"I am troubled more than I can tell you,—I am grieved beyond description,"—he began with an utterance which trembled more and more; "and you think that Gowler is the only man, to—to——"

"To know the proper course, and to afford him the last chance. Gowler is not a surgeon, as I need not tell you. And at present such a case could be dealt with best in Paris, although we have young men rising now, who will make it otherwise before very long. Sir Thomas will listen to nothing, I fear, from a young practitioner like Fox. He has been so knocked about himself, and so close to death's door more than once, that he looks upon this as a fuss about nothing. But I know better, Mr. Penniloe."

"You are too likely to be right. Fox has told me of several cases of your wonderful penetration. That young man thinks so much of you. Oh, Dr. Gronow, I implore you as a man—whatever your own opinions are—say nothing to unsettle that young fellow's mind. You know not the misery you may cause, and you cannot produce any happiness. I speak—I speak with the strongest feelings. You will think that I should not have spoken at all—and I dare say it is unusual. But you will forgive me, when you remember it is my duty as a clergyman."

"Surely you are responsible for me as well"—replied the doctor with a kinder tone; "but perhaps you regard me as beyond all cure. Well, I will promise what you ask, good sir. Your sheep, or your foxes, shall not stray through me. Will you do what I suggest about Gowler?"

"I will try to get him down. But from all that I hear, he is one of the busiest men in London. And I dislike procuring his opinion on the sly. Excuse me—I know how well you meant it. But perhaps, through Lady Waldron, he may be brought down in the regular course, and have the whole case laid before him."

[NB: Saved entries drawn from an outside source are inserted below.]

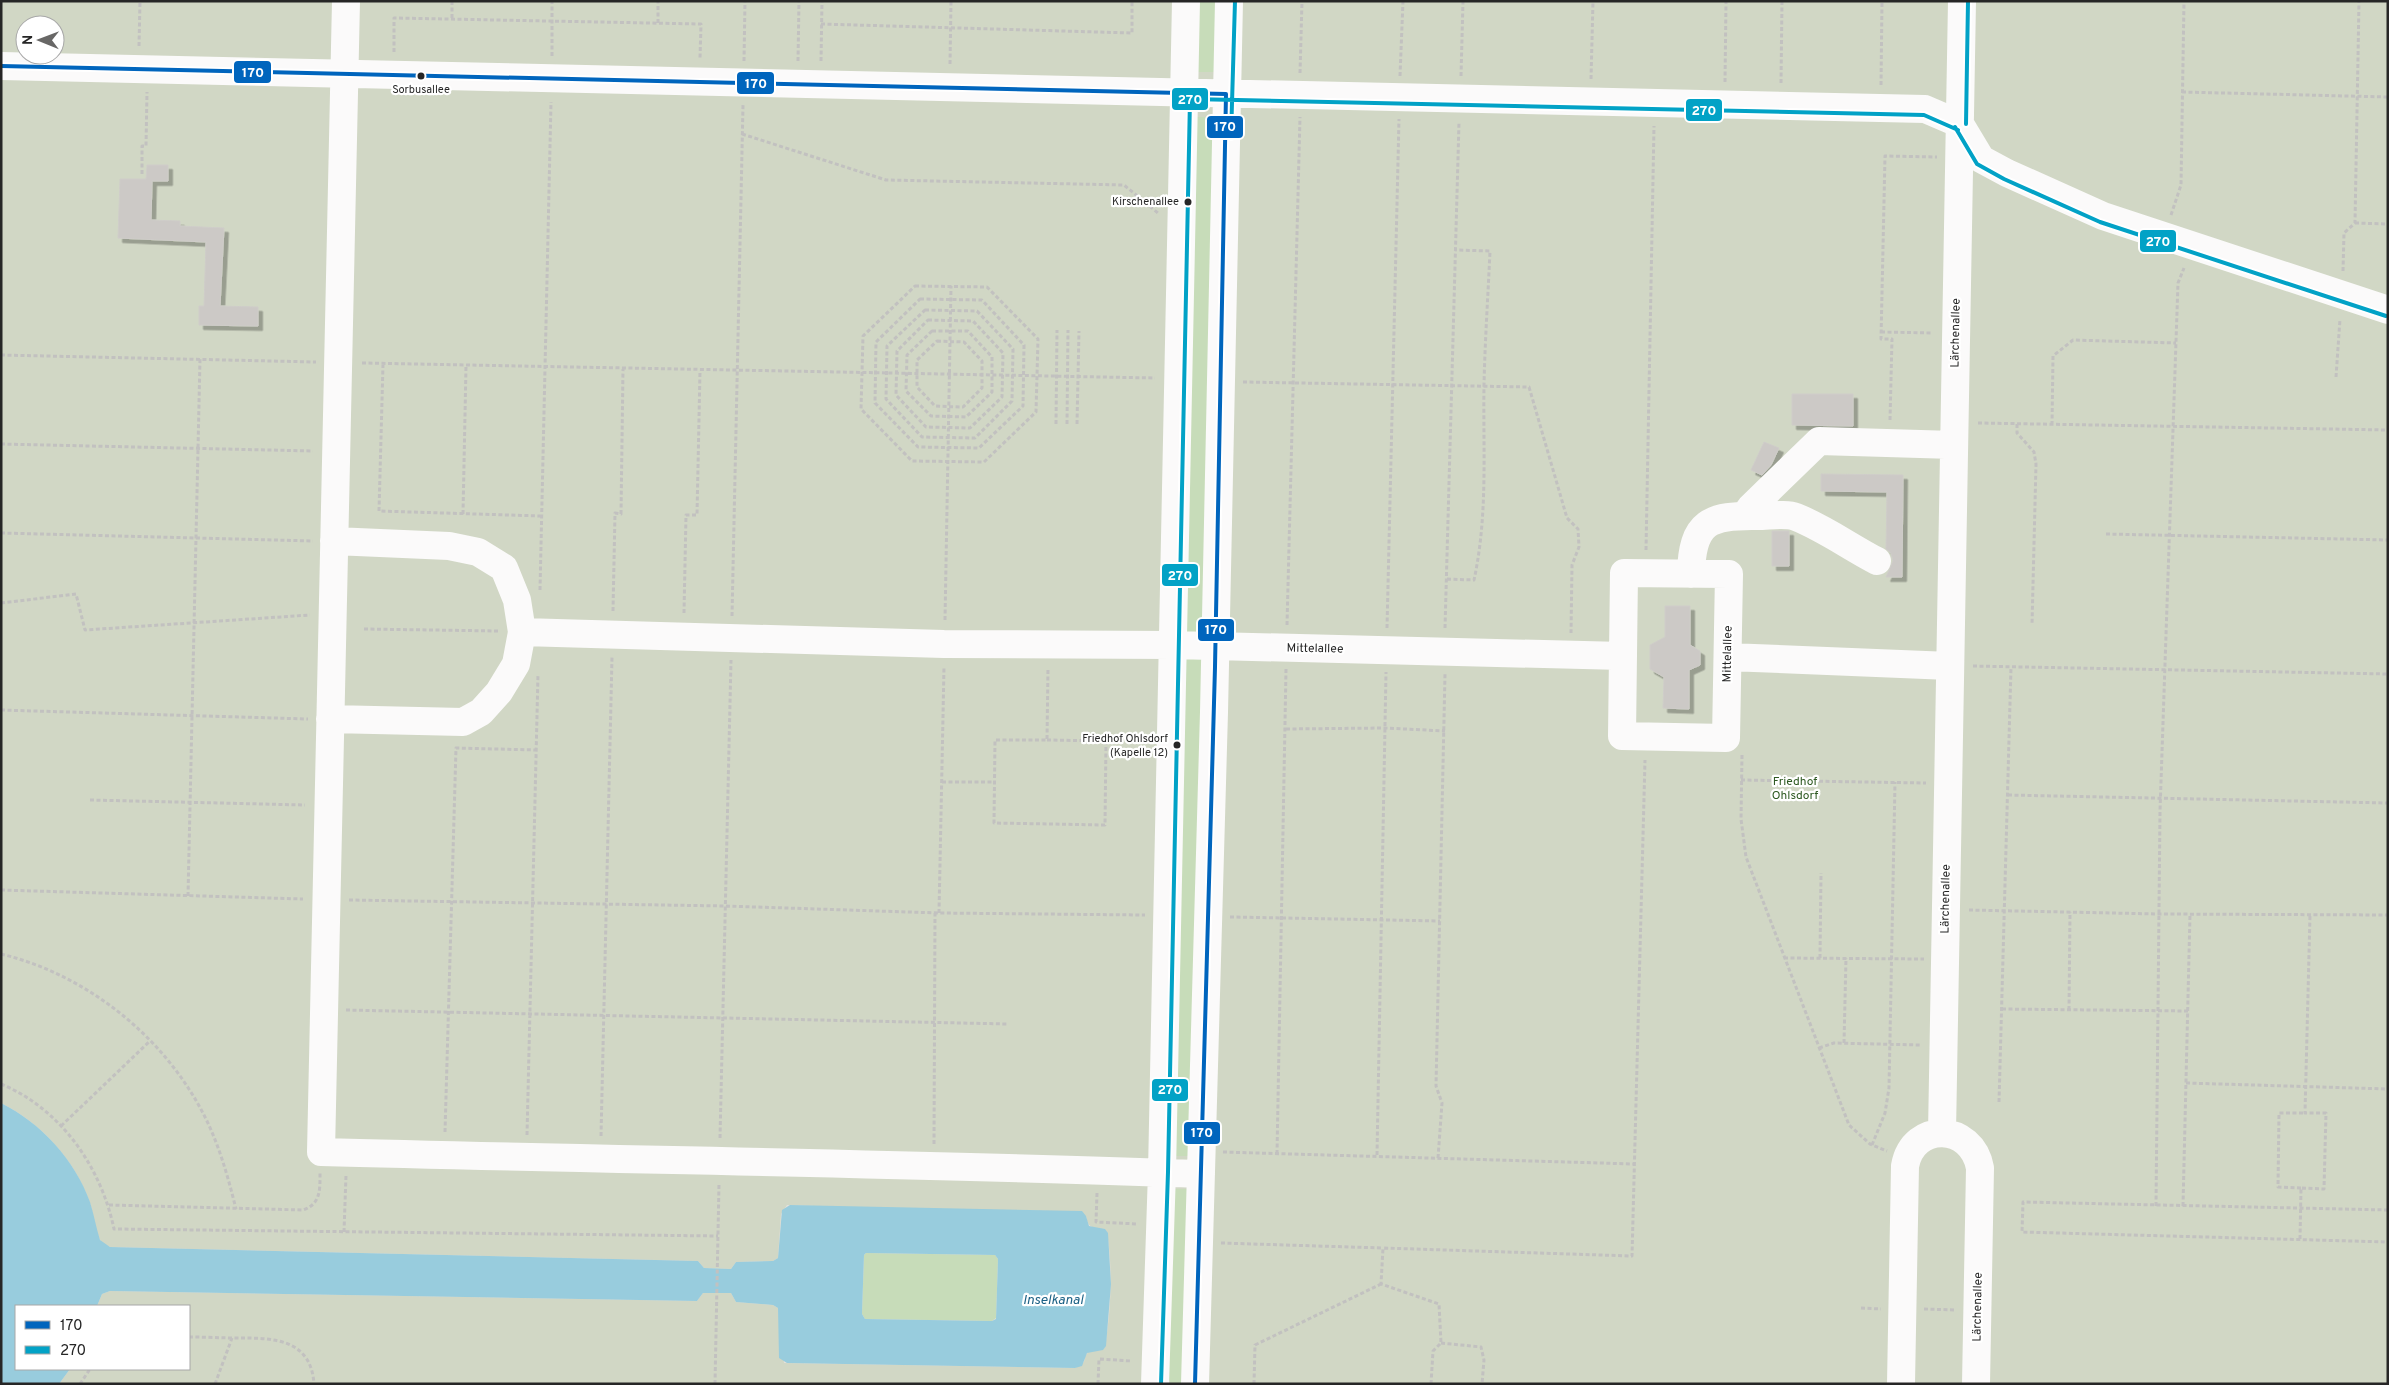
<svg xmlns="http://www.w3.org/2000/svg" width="2389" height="1385" viewBox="0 0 2389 1385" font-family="Overpass,sans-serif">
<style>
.green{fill:#c7dcb9}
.cemetery{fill:#d1d7c5;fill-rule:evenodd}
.water{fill:#98ccdd;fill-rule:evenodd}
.building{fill:#ccc9c6;stroke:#cfcdc9;filter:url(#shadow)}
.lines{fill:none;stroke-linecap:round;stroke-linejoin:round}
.path{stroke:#c2c1c0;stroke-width:3;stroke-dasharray:4 2.5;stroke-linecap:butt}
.minor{stroke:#fbfafa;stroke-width:28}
.bus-1-casing{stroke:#fff;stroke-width:8}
.bus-2-casing{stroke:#fff;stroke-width:8}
.bus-1{stroke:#0065bd;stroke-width:4}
.bus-2{stroke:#02a2c6;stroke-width:4}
.bus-dot{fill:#262626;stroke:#fff;stroke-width:2}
.labels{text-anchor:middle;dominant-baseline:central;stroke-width:4.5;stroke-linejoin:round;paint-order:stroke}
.bus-label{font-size:11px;fill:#262626;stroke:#fff;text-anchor:end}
.street-label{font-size:12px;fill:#262626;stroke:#fff}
.park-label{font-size:12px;fill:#2d5921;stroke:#fff}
.water-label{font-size:14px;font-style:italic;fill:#1c6185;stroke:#fff}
.line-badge{stroke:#fff;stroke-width:2}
.badge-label{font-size:14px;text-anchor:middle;font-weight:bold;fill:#fff}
</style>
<defs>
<filter id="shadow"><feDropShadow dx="4.5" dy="4.5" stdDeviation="0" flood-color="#0004"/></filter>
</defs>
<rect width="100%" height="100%" fill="#e4e1dc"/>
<path class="green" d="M1194,1H1218L1217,72H1193Z
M1192,117H1216L1204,637L1180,636Z
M1181,659H1204L1193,1156H1169Z
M1171,1189H1194L1189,1384H1170L1168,1376Z
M866,1253L995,1255L998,1259L996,1318L992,1321L865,1319L862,1314L864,1255Z"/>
<path class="cemetery" d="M1,1H1194L1193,72H1216L1218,1H2388V1384H1189L1193,1189H1171L1168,1376L1170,1384H59L70,1369H189V1306H97L102,1294L110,1291L697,1301L703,1293H731L736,1302L773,1305L778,1308L784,1363L1075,1368L1084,1362L1085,1356L1089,1351L1101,1350L1105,1347C1111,1309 1113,1270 1107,1232C1097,1225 1088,1232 1086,1216L787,1205L781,1214L778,1258L773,1261L736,1262L731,1269L704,1268L698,1261L110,1247L102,1243C95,1233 94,1215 90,1203C75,1160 41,1123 1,1103ZM25,25H55V55H25ZM1193,117H1216L1204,637L1180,636ZM1181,659H1204L1193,1156H1170Z"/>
<path class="water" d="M1,1103C41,1123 75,1160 90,1202C94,1215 96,1227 100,1240L110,1247L698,1261L704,1268L731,1269L736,1262L773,1261L778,1258L782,1210L790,1205L1082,1211L1086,1216L1089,1226L1105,1229L1108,1233L1111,1284L1106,1346L1103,1350L1087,1353L1082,1366L1075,1368L787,1363L779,1358L778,1308L773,1305L736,1302L731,1293H703L697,1301L110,1291L102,1294L97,1306H16V1369H70L59,1384H1ZM866,1253L995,1255L998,1259L996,1319L992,1321L865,1319L862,1314L864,1255Z"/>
<path class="building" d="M147,165H168V181H152L151,220L180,221V226L224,228L220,306L258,307V326L199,325V306H204L206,242L118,238L120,179H146Z
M1792,394H1853V426L1792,425Z
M1764,442L1779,448L1771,465L1762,475L1751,470Z
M1821,474L1903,475L1902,577H1886L1893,561L1891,553L1886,549L1887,492L1821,491Z
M1772,531H1789V566H1772Z
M1665,606H1690V645L1700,651V665L1689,670V709L1663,708L1664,677L1650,669V645L1665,637Z"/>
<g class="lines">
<path class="path" d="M452,1V18
M658,23V1
M821,24L1132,33V1
M139,46L140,1
M394,52V18L701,24L700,58
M552,56V1
M744,61L745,1
M798,61L799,1
M821,61L822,1
M950,64L951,1
M1300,73L1302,1
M1400,76L1403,1
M1461,76L1463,1
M1591,79L1593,1
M1725,82L1726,1
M1781,83L1782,1
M1881,85L1882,1
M2182,92L2388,97
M742,134L886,180L1124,185L1158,213
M142,174V146H146L147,92
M2171,215L2181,185L2184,1
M2355,223L2388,224
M2343,271L2344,233L2355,223L2359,1
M915,286L987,287L1038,339L1036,412L984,462L912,461L861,409L863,336Z
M920,299L982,300L1024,345L1023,406L979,448L918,447L875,403L876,342Z
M925,310L977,311L1013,349L1012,401L975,438L922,437L886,399L887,346Z
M928,320L973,321L1003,353L1002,397L970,428L926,427L896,395L897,351Z
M932,331H968L992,357V392L966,417L931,416L906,391L907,355Z
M1881,332L1933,333
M937,341L964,342L982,361V388L963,407L935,406L917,387V360Z
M1,355L316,362
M362,363L1155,378
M383,364L379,511L541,516
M2336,377L2340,319
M1243,382L1529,387L1567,518L1578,529L1579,547L1572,565L1571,633
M1890,420L1892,339H1881L1885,156L1937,157
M1978,423L2388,430
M1056,424L1057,330
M1067,424L1068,330
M1077,424L1079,331
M2017,424V433L2034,452L2036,464L2032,625
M2052,425L2053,356L2073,340L2176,343
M1,444L313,451
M463,514L466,366
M1,533L313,541
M2106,534L2388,540
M1646,550L1654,126
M1447,579L1474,580C1488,515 1483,451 1484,385C1485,340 1488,296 1490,251L1455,250
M540,590L551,102
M1,603L76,594L85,630L310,615
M613,611L615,513L621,514L623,369
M684,613L686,515H697L700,371
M732,616L743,105
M945,620L951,286
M1287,625L1300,117
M1387,628L1399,119
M1445,628L1459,122
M364,629L499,631
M1973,666L2388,674
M1,710L308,719
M1286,729L1385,728L1445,731
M1047,740L1106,741L1105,825L994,823L995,740H1047L1048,668
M1742,755L1741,819L1746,857L1849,1125L1870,1144L1887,1151
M1741,780L1926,783
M942,782H994
M2008,795L2388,803
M90,800L305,805
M1,890L303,899
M188,896L200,359
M349,900L725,906L939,913L1145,915
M1969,910L2159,914L2388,915
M939,913L944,667
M1230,917L1440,921
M1,954C88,975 166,1038 206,1119C220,1148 228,1177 236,1209
M1784,958L1924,959
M1820,958L1821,873
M2002,1009L2188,1011
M346,1010L1008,1024
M2069,1010L2070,912
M1844,1043L1846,958
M1819,1048L1834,1043L1920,1045
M2186,1083L2388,1089
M1,1084C61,1109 101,1167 114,1229L718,1236
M1999,1102L2011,667
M61,1126L150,1041
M445,1132L456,748L536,750
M527,1135L538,674
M601,1136L612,657
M720,1138L731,660
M934,1144L935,913
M1872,1145L1885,1113L1889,1088L1895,782
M1223,1152L1634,1164
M1277,1154L1286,669
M1377,1155L1386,672
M1438,1158L1442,1103L1436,1086L1445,674
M2301,1188L2278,1187L2279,1113H2305
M1097,1193L1096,1222L1138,1224
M109,1205L303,1210C321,1204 320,1189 320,1173
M2156,1206L2160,811L2178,283L2184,268
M2183,1206L2190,914
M2388,1210L2023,1202L2022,1232L2388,1242
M344,1232L346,1175
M2300,1239L2301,1188L2324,1189L2326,1113H2305L2310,915
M1221,1243L1383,1248
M1861,1308L1881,1309
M1924,1309L1956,1310
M189,1337C205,1337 222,1338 239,1338C274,1338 311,1339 314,1384
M1441,1343L1481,1347L1484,1360L1482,1384
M80,1384L90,1369
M215,1384L232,1338
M715,1384L719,1184
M1098,1384L1099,1359L1132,1361
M1254,1384L1255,1345L1381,1284
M1431,1384L1433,1351L1441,1343L1439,1304L1381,1284L1383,1248L1632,1256L1645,760"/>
<path class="minor" d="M346,1L321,1152C614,1160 908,1163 1201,1174
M1,66L1925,109L1960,124
M1960,124L1981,159L2007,173L2103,216L2388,310
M1749,516L1750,508L1819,441L1954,445
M1624,573L1729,574L1726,738L1622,736Z
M1691,574C1692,521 1710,515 1758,516C1769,516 1786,513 1796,517C1824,528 1850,547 1877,561
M522,632L944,644L1173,645L1623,656
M1728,657L1950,666
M330,719L463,722L481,712L499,692L516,664L522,632L517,600L504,568L478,552L449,546L334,541
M1942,1133L1962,1
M1155,1384L1162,1172L1186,1
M1195,1384L1214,712L1229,1
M1901,1384L1905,1166C1913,1121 1972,1123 1980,1168L1976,1384"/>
<g class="bus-1-casing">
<path id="bus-1" d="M1,66L1226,94L1215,667L1195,1384"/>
</g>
<g class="bus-2-casing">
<path id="bus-2" d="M1966,124L1968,1
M1955,127L1977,164L2004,179L2100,222L2386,316
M1231,137L1235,1
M1161,1384L1168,1172L1190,99L1924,115L1958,130"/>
</g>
<use href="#bus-1" class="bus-1"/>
<use href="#bus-2" class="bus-2"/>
</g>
<g class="bus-dot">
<circle cx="421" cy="76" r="4.5"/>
<circle cx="1188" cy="202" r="4.5"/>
<circle cx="1177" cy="745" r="4.5"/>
</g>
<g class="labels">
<g class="bus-label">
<text x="421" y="90" text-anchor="middle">Sorbusallee</text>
<text x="1179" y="202">Kirschenallee</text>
<text x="1168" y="739">Friedhof Ohlsdorf<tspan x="1168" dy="14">(Kapelle 12)</tspan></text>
</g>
<g class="street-label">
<text transform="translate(1956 333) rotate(-89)">Lärchenallee</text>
<text transform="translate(1315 649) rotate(1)">Mittelallee</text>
<text transform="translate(1728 654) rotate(-89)">Mittelallee</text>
<text transform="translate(1946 899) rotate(-89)">Lärchenallee</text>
<text transform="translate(1978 1307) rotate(-89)">Lärchenallee</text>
</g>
<g class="park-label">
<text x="1795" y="782">Friedhof<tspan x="1795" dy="14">Ohlsdorf</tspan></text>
</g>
<g class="water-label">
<text x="1053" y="1300">Inselkanal</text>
</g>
</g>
<g class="line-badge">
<rect x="233" y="60" width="39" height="24" rx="5" fill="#0065bd"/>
<rect x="736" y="71" width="39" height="24" rx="5" fill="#0065bd"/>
<rect x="1171" y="87" width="38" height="24" rx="5" fill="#02a2c6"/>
<rect x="1685" y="98" width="38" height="24" rx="5" fill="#02a2c6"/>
<rect x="1206" y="115" width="38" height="24" rx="5" fill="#0065bd"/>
<rect x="2139" y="229" width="38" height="24" rx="5" fill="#02a2c6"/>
<rect x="1161" y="563" width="38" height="24" rx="5" fill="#02a2c6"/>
<rect x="1197" y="618" width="38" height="24" rx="5" fill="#0065bd"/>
<rect x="1151" y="1078" width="38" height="24" rx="5" fill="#02a2c6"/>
<rect x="1183" y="1121" width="38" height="24" rx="5" fill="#0065bd"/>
</g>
<g class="badge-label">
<text x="253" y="77">170</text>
<text x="756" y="88">170</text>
<text x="1190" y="104">270</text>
<text x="1704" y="115">270</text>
<text x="1225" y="131">170</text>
<text x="2158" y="246">270</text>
<text x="1180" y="580">270</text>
<text x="1216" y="634">170</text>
<text x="1170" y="1094">270</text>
<text x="1202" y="1137">170</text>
</g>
<rect width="2389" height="1385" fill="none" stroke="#262626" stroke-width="5"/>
<rect x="15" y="1305" width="175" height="65" fill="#ffffff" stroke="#a8a8a8"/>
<rect x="25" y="1321" width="25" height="8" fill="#0065bd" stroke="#a8a8a8"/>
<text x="60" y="1330" font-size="15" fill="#262626">170</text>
<rect x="25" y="1346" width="25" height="8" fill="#02a2c6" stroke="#a8a8a8"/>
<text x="60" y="1355" font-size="15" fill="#262626">270</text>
<g transform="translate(40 40) rotate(271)"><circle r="24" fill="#ffffff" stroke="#a8a8a8"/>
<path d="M0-4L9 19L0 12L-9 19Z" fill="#686766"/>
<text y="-8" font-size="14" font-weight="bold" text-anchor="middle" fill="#262626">N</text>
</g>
</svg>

"That would be the best thing, if it could be managed. Good-bye! I go a-fishing, as your prototypes expressed it."


CHAPTER IV. NICIE.

In the bright summer sunshine the old church looked like a ship that had been shattered by the waves, and was hoisted in a dry dock for repairs. To an ignorant eye it appeared to be in peril of foundering and plunging into the depths below, so frequent and large were the rifts and chasms yawning in the ancient frame-work. Especially was there one long gap in the footings of the south chancel wall, where three broad arches were being turned, and a solid buttress rising, to make good the weakness of the Waldron vault. Sacks of lime, and piles of sand, coils of cord and blocks of stone, scaffold-poles and timber-baulks, wheel-barrows grovelling upside-down, shovels and hods and planks and ladders, hats upon tombstones, and jackets on graves, sacred niches garnished with tobacco-pipes, and pious memories enlivened by "Jim Crow"—so cheerful was the British workman, before he was educated.

"Parson coming," was whispered round, while pewter pots jumped under slabs, and jugs had coats thrown over them, for Mr. Penniloe would have none of their drinking in the churchyard, and was loth to believe that they could do it, with all the sad examples beneath them. But now his mind was filled with deeper troubles; and even the purpose of his visit had faded from his memory.